Not much work. Just add a couple of accounts to the configs.

Or so I thought.

In reality, I’m still in the middle of pulling apart the monorepo where everything piled up during the prototyping phase. In that same heap lie user data — configs, credentials, connection parameters. The first idea was simple: move it all into a separate private repo and keep it there, updating manually from time to time. But the volume of information keeps growing, and what’s been done by hand on the fly all this time — it’s time to turn into a proper process.

And to properly automate typical tasks — creating users, configuring connections, generating client configs for entry nodes — the first thing you need is somewhere to store all that data.
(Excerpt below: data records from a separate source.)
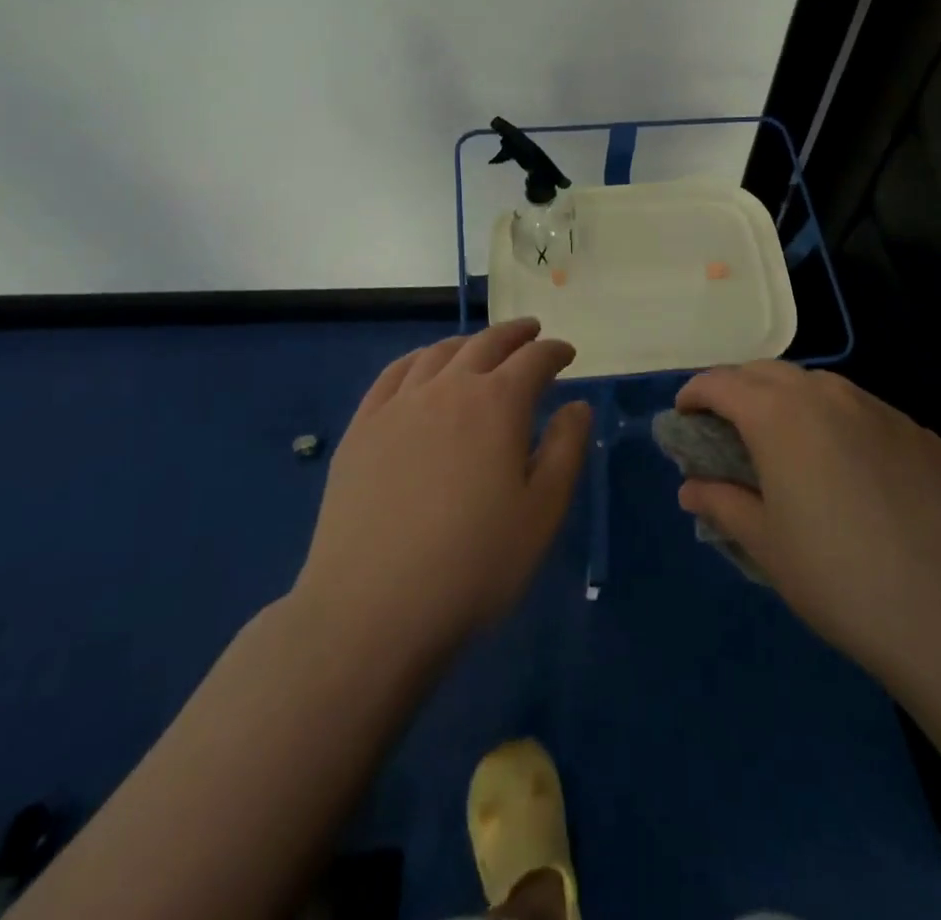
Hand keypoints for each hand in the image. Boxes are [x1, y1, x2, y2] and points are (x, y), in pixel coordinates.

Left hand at [293, 319, 589, 660]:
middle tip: (531, 332)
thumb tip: (578, 406)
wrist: (372, 608)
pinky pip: (393, 374)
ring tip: (480, 346)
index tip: (567, 353)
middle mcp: (448, 388)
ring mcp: (399, 404)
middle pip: (486, 344)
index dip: (554, 351)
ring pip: (439, 353)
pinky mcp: (362, 427)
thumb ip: (565, 450)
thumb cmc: (474, 565)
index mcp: (497, 404)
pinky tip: (422, 366)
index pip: (534, 360)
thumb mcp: (542, 514)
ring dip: (468, 342)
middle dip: (514, 334)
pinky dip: (417, 358)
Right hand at [675, 362, 940, 682]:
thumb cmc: (837, 578)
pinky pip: (866, 413)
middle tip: (728, 426)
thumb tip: (692, 489)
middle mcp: (828, 395)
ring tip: (788, 442)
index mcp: (779, 415)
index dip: (695, 393)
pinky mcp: (921, 434)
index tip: (684, 415)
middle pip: (769, 372)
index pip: (722, 383)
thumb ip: (721, 504)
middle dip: (739, 389)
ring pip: (821, 386)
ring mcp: (881, 410)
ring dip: (791, 401)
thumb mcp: (765, 544)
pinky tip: (851, 470)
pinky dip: (841, 424)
Systematically. In a way that lets you work with it and process it programmatically.

And at that point, I had a rather vague idea of how to organize this.

Two contradictory requirements #

Because two opposing requirements emerge at once.

On one hand — the data must be stored centrally. It must always be accessible, even in the most critical moments, in case of failure and loss of access to all network nodes. Even if disaster strikes — the data must be recoverable, and the network must rise like a Phoenix from the ashes.

On the other hand — the network is decentralized by nature and must be fault-tolerant. The data needed for real-time control and management must be distributed across nodes.

At this point my head would usually explode, and I’d tell myself:

I’ll think about it tomorrow.

Tomorrow has come #

But apparently that “tomorrow” has finally arrived. I sat down and seriously thought about how to elegantly organize data storage in our network.

After hours of deliberation and lengthy consultations with friends, a hybrid architecture of two layers was chosen:

  • KV cluster based on etcd — a distributed operational store deployed on Core nodes. Fast access to the current network state, strong consistency via the Raft protocol, resilience to individual node failures. This is what the network works with in real time.
  • Git repository — data versioning and backup. Stores the desired infrastructure state, provides versioning, change auditing, and — most importantly — the ability to fully restore the network from scratch. Even after losing the entire operational infrastructure.

Bidirectional synchronization ties both layers together: Git → KV during deployment and recovery, KV → Git for periodic persistence of operational changes.

This approach satisfies both requirements at once: decentralized operational management through the KV cluster, and guaranteed data preservation and recovery through Git.

For now it’s a design — implementation lies ahead. But the general principles have been formulated and documented.


P.S. I never did create those new accounts — because I only have one pair of hands (admittedly, rather clumsy ones) and one pair of eyes (notably, already quite red). But the weekend isn’t over yet — so there’s still hope.